From close by, Abington heard a spit of gunfire. In the same instant, sand and dirt sprayed his face. With a burst of surprising adrenaline, Abington brushed his face clean and lurched forward, landing almost on top of Roach. With nothing to stop the bleeding, Abington placed his hands over the pulsing wound. He cried out in horror as his fingers sank deep inside the bloody cavity. Muscles and tendons pulsed around Abington’s probing fingers, but the blood continued to ooze out. Roach moaned deliriously, fading in and out of consciousness.
Abington was about to scream for a medic when he noticed a shadow looming. He looked up just in time to see the figure of a man leap into the foxhole with them. Abington blinked to clear his vision. He had thought the dark-skinned man was wearing white hospital scrubs, but now there were no scrubs. The man was dressed in camouflage, with the combat medic’s Red Cross insignia sewn onto his sleeve.
“What’s happening here, Steve?” the man asked.
Abington had so much to say, but he could not utter a single word.
Instead, the medic’s voice tumbled about his head and Abington heard the words “what’s happening … what’s happening … what’s happening” like a scratched record.
Abington pulled his hands from the gruesome gut wound and covered his ears to try and block out the sound. His red-stained palms lathered his face with warm blood, but those words kept rolling about his head like an endless echo.
What’s happening … what’s happening … what’s happening …
“Steve, you’re going to feel a little funny in a moment.”
Steve you’re going to feel … Steve you’re going to feel … Steve you’re going to feel.
“Stop! Stop saying that! Just fix Roach!”
Now it was Abington’s voice providing the echo.
Fix Roach … fix Roach … fix Roach …
The medic moved inches from Abington’s face as he produced a syringe full of clear liquid from his pocket. At first the medic appeared to be injecting the syringe into thin air, but Abington’s vision altered and he saw the needle had penetrated the tubing of his own intravenous line. How did he get a line in his arm when it was Roach who had been shot?

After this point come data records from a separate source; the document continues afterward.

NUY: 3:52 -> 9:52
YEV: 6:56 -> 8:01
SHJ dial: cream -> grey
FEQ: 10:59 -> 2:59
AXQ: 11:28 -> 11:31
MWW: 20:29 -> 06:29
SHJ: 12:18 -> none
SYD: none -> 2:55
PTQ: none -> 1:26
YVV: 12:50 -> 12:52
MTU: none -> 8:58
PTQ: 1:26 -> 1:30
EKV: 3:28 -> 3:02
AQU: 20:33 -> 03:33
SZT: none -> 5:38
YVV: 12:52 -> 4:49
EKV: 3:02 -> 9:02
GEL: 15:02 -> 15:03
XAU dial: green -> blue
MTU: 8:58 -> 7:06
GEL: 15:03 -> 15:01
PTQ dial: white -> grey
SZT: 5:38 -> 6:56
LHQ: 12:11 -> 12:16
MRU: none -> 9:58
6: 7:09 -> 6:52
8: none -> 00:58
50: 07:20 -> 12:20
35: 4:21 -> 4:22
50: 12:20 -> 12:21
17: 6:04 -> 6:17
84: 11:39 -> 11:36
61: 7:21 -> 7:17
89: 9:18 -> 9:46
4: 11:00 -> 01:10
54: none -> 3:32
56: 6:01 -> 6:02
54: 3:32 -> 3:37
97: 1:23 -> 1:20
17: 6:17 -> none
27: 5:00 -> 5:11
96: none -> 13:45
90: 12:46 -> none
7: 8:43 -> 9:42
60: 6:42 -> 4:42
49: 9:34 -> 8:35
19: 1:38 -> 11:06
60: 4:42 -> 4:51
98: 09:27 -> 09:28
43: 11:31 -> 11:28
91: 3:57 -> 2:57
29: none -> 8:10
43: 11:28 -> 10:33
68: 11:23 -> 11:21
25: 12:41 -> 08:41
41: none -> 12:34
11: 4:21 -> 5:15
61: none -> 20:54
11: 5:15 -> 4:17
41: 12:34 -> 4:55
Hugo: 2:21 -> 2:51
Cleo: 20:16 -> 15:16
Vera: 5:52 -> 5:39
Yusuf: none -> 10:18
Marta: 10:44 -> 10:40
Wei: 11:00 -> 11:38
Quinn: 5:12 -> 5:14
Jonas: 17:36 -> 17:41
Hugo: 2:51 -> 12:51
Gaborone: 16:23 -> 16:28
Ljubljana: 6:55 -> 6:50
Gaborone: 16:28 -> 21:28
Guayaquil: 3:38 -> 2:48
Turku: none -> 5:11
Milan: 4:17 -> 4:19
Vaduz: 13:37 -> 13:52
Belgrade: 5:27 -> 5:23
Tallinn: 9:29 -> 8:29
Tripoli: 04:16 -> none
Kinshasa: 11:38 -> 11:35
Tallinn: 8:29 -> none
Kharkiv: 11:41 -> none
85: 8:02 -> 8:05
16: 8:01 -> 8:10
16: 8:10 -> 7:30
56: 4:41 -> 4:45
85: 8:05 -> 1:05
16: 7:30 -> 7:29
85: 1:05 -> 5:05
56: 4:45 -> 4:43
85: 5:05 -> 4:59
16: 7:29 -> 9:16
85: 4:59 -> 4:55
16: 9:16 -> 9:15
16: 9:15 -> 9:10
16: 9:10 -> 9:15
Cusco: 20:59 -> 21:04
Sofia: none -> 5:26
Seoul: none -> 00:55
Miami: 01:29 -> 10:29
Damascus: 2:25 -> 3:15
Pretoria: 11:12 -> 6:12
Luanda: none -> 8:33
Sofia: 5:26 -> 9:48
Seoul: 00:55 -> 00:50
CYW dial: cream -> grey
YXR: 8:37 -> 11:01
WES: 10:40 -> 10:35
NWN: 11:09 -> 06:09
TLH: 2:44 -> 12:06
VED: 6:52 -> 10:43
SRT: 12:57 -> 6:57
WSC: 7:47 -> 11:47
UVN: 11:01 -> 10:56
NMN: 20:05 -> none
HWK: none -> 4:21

“It’s called potassium chloride, and while it’s not fatal, you’re going to feel very uncomfortable,” the medic whispered benevolently. “I’ll see you in a minute, Steve.”
The medic climbed out of the foxhole and was gone — but not his voice, which remained and echoed mercilessly in his ears.
I’ll see you in a minute … see you in a minute … in a minute …
Seconds later, a new sensation came over Abington, something strange and unnerving. He inhaled sharply and fought against the tightness in his chest, curling into a fetal position and rhythmically rocking. He rubbed Roach’s blood all over his head, hair, and neck in an effort to stop the noise in his head. Nearby, Roach lay on his back, mouth open, with a dead-eyed gaze up to the heavens.
The tightness changed into something else. Abington’s heartbeat began to flutter, then it morphed into a pounding. Abington could feel the palpitations in his chest, throat, and neck. He turned his head and locked his gaze on his dead friend, certain he would soon be joining him.
Lee Taggart had made it to the elevator bank when Abington’s alarm went off. While he was not at all surprised, Lee still made a show of it, and raced back to Marianne, who had a look of panic on her face. Some of the nurses were stoics — they could handle any stressful situation thrown at them — while others were not at all adept at managing crises. They tended to relish the relative calm of the neuro recovery floor.
“Something is wrong,” she said. “His heartbeat just went crazy.”
“He’s on haloperidol, right?” Lee said. “Arrhythmia can be a side effect. I’m here, let me rush him down to the med ICU.”
Marianne looked relieved. She was definitely not the good-in-emergencies type.